| Task goal |
Find the word "Tetrachloroethylene" in the records below. List each line containing it.

| Dataset records |
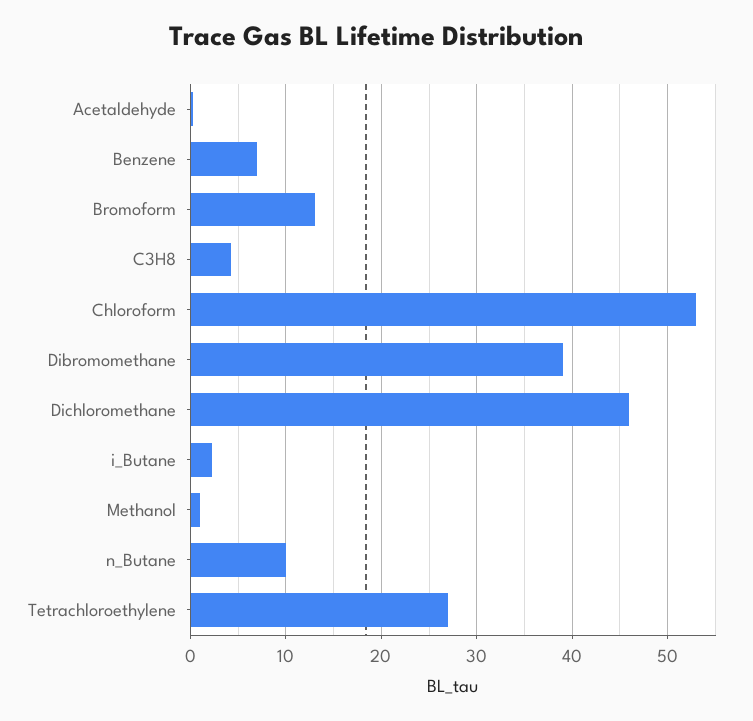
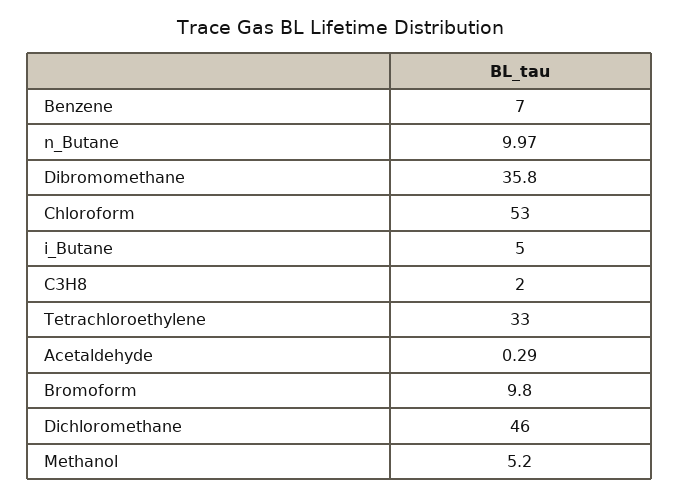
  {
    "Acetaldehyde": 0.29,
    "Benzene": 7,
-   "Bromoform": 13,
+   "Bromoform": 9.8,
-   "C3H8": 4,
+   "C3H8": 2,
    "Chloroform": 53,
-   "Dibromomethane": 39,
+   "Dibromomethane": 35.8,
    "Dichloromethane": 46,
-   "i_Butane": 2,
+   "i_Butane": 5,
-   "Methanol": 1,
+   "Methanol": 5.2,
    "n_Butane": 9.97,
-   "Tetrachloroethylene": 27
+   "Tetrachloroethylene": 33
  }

...

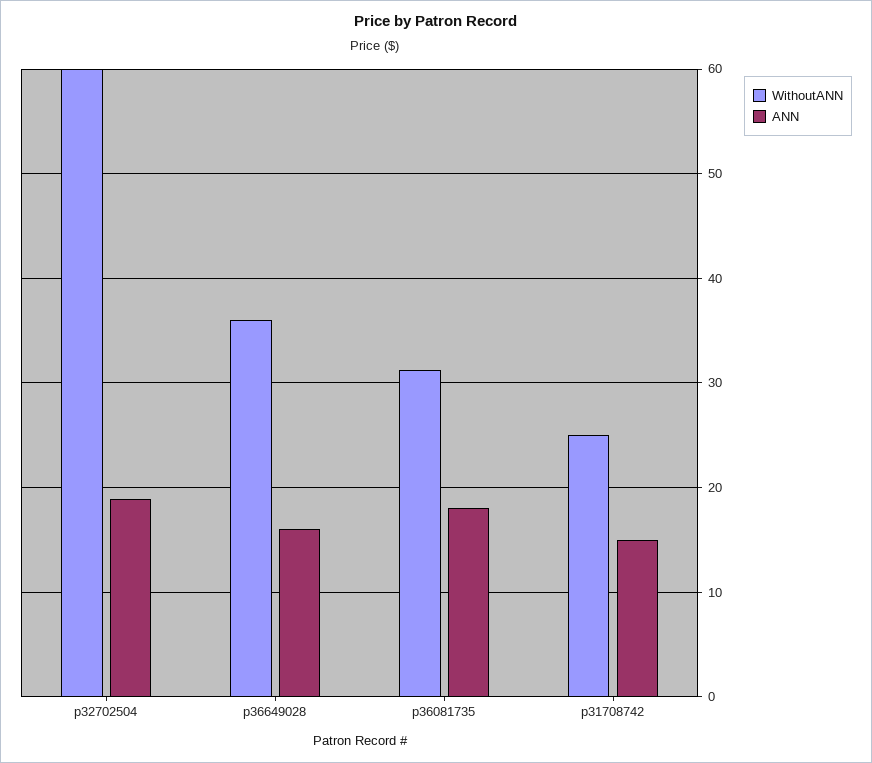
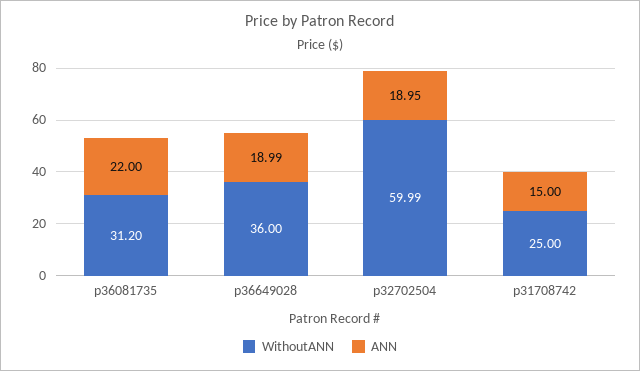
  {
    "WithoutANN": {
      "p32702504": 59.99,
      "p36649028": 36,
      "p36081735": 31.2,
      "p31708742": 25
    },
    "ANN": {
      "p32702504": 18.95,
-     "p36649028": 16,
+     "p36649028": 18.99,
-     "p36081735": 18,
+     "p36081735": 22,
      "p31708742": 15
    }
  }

--

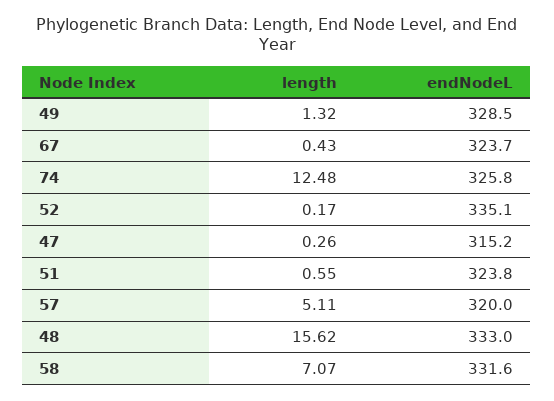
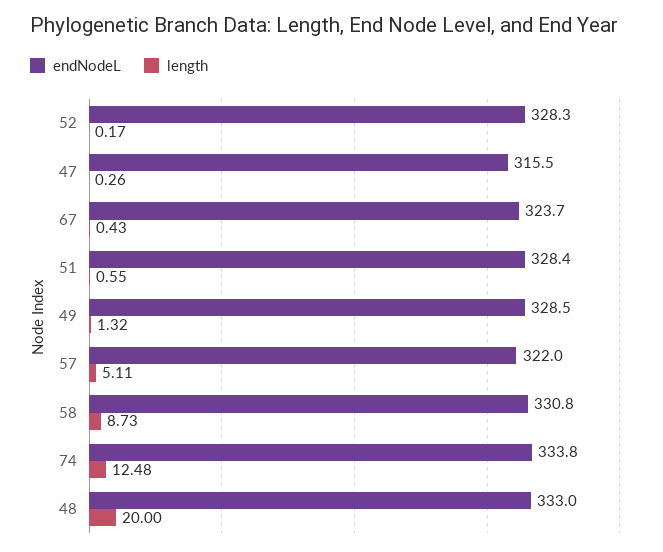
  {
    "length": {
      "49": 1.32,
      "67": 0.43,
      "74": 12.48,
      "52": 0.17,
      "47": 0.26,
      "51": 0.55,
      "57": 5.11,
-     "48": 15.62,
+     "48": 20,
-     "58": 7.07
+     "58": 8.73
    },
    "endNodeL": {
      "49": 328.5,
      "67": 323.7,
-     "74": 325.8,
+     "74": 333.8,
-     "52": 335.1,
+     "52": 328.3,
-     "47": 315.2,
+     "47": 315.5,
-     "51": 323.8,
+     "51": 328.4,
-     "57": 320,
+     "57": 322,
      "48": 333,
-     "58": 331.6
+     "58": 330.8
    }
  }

| Result of this task |
-   "Tetrachloroethylene": 27
+   "Tetrachloroethylene": 33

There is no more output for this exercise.